About Us
Cauldron is a London-based startup reimagining how we engage with current affairs in an age of information overload and AI-generated content. Instead of passively consuming endless headlines, you make predictions about real-world events. What might happen, when, and what counts as an outcome.

A Simple Way to Stay Informed
Overwhelmed by news or avoid it entirely? You're not alone. Much of today's news is encountered through feeds, recommendations, and summaries. Information arrives quickly, but often in fragments and without clear endpoints. It can be difficult to tell what matters, how pieces fit together, or when a story is actually resolved.
Cauldron offers an alternative way to engage. Instead of presenting news as a continuous stream, current affairs are framed as clear questions about the future, each with an observable outcome. This makes it possible to slow down, focus on a few topics at a time, and form a view (even if it's provisional) without reacting to every update in isolation.
How It Works
Engagement on Cauldron follows a simple loop:
- 1.Pick a question about an ongoing event
- 2.Make a prediction, even if it's just a guess
- 3.Use the Learn More feature to get more context from relevant sources
- 4.Update your view as new information appears
- 5.See what actually happened
- 6.Gain points on the Cauldron leaderboard and build your track record

Context Without Overload
Each question comes with a small set of background context cards, chosen for relevance rather than completeness. The goal is to provide enough context to think clearly, without encouraging endless consumption or information overload.
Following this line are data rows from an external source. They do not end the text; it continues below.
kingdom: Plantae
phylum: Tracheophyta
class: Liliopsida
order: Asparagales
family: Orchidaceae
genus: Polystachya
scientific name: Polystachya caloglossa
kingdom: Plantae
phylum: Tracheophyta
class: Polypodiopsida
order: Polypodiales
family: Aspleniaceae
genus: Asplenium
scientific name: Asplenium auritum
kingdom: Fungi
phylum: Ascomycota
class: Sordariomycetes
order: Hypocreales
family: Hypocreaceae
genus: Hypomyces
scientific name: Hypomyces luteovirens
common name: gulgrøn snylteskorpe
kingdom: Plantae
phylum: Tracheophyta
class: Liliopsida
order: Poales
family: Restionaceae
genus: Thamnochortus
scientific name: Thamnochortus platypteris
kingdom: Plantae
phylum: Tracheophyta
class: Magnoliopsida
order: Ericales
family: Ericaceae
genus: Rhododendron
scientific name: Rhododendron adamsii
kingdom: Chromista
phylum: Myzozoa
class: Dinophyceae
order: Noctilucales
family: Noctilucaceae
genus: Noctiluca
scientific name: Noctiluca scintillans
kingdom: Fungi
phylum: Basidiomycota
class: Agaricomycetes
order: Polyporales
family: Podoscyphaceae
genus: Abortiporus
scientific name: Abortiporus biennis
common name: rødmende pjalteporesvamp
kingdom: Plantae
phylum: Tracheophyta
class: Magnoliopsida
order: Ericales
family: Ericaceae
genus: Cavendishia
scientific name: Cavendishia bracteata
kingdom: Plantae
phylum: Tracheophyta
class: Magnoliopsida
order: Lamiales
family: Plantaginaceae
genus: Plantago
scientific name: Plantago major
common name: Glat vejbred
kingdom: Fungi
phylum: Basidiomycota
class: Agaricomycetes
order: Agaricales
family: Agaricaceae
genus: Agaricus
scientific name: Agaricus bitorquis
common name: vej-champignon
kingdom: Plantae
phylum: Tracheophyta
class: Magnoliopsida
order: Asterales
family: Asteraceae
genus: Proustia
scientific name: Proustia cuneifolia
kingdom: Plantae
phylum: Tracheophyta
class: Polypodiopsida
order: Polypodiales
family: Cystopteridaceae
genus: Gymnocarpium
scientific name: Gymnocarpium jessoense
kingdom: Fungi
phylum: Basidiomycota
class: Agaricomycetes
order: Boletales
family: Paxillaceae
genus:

You choose what feels worth your attention. There's no expectation to keep up with everything.
Why Prediction
Prediction isn't a specialised skill reserved for experts. People constantly form expectations about what is likely to happen next, often implicitly, when interpreting events, assessing risks, or deciding where to focus their attention. Cauldron makes this everyday process explicit so it can be examined, improved, and refined.
Making a prediction requires taking a position, even provisionally. It requires deciding which claims are credible, where uncertainty remains, and what would count as evidence. This constraint helps surface assumptions and focus attention on what is genuinely relevant. Engagement shifts from reaction to evaluation, and thinking becomes more deliberate and less driven by novelty or alarm.
What People Are Saying
Cauldron is becoming a daily habit for its users.
Learning Over Time
There's no rush here. You can arrive with uncertainty, partial understanding, or simple curiosity. Cauldron isn't designed for speed, volume, or constant engagement with news. It's built to support thoughtful attention and understanding over time.
As new information appears, predictions can be updated. Changing one's mind is expected and encouraged. Cauldron follows each question through to its outcome, so it's possible to look back at what was expected and what actually happened.
That sense of closure helps turn attention into learning, rather than something that simply fades away. The goal isn't to predict the future, but to feel more oriented in the present and to learn as events unfold.